Compares the in-tree package.json#version to the latest tag on npmjs.org. Catches "silently past 1.0.0" drift between source and registry — the failure mode where a local bump happens but the publish never lands, then a subsequent change publishes with the wrong version.

The gate also asserts the CHANGELOG.md top entry matches the in-tree version, so the changelog can't drift either.

Consumer-rehearsal audit

Before any first-publish OR any 1.x release tag, run the consumer-rehearsal audit — a six-phase end-to-end simulation of what a real npm consumer experiences. The audit runs the package through npm pack + install into a scratch directory outside the source tree, then exercises the published surface the way a consumer would.

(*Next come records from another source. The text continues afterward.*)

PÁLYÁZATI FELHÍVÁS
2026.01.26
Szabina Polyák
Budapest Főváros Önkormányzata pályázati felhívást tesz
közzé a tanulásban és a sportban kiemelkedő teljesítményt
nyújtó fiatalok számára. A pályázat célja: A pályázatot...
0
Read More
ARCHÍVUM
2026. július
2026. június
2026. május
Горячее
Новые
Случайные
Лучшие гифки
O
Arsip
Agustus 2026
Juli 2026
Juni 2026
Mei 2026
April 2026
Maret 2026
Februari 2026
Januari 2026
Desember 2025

npm run audit:consumer-rehearsal:core

The six phases:

PhaseWhat it doesWhat it catches
0npm run packages:buildBuild failures, missing artifacts
1npm pack the target + peer packages; install all tarballs into a scratch dirTarball-shape regressions, missing files entries, peer-dep resolution failures
2Auto-discovered facet smoke imports from packages/<pkg>/src/facets/*.ts (one accessor probe per facet)Facet barrel breakage, missing re-exports, accessor-shape drift
3Auto-discovered subpath imports from package.json:exports (skipping ., ./package.json, wildcards)Subpath resolution failures, missing dist/ files behind declared exports
4TypeScript consumer surface — tsc --noEmit -p tsconfig.json under strict NodeNext against a consumer file importing the published types + values.d.ts regressions invisible to source-tree tsc (consumer resolution differs from in-monorepo resolution)
5Auto-discovered examples runs — every examples/<name>/index.mjs with a 30s timeoutExample-script breakage; functional smoke on the public surface

Exit codes: 0 = all phases pass; 1 = any phase failed. The --json mode emits structured per-phase records for CI consumption. The audit writes only to the scratch directory outside the repo, so it's idempotent across runs.

When to run it:

  • Before any first-publish of a new @pleach/* SKU
  • Before any 1.x release tag
  • After touching packages/<pkg>/package.json:exports
  • After relocating or renaming any src/facets/*.ts accessor
  • After adding new files to the files array

The audit caught the standalone-install blocker on @pleach/core that motivated the no-eager-react-import fix — a failure mode that was invisible to every in-monorepo gate because workspace path aliases silently resolved cross-tree.

For consumers — debugging install issues

Three common symptoms and what they usually mean.

SymptomLikely cause
Cannot find module "@pleach/core/<subpath>"The subpath isn't in the exports map — check Subpath exports
Module has no exported member on a type-only importtypes condition out of order in the consumer's bundler resolver — pin to a recent bundler version
Sourcemap warnings in dev toolsBenign — the tarball deliberately excludes sourcemaps

The first one is the most common: a deep import that worked against @pleach/core/* (wildcard) before a named barrel landed, then stopped resolving the way the consumer expected. The fix is to import from the barrel, not the deep path.

The second usually means an old bundler or moduleResolution: "node" instead of "bundler" / "node16" in the consumer's tsconfig.json. The types-first ordering is correct on the package side; the resolver needs to honor it.

For forkers and vendored installs

If you vendor @pleach/* into a private registry or fork the source, mirror the conventions above. The upstream audit gates will fail on a fork that diverges — the gates live in the package source, not in the publish pipeline, so they run in any fork's CI too.

The canonical enforcer scripts live in the source tree:

ScriptAsserts
scripts/audit-package-exports.mjsExports map validity, types-first ordering
scripts/audit-package-version.mjsIn-tree version vs registry, changelog top entry
scripts/audit-build-artifacts.mjsDual-format emit, DTS presence, tarball contents

A fork that wants to publish under a different scope should keep the gates intact and update the registry URL the version audit checks against. Don't disable the gates — the failure modes they catch are silent on the consumer side, and disabling them shifts debugging cost onto every downstream user.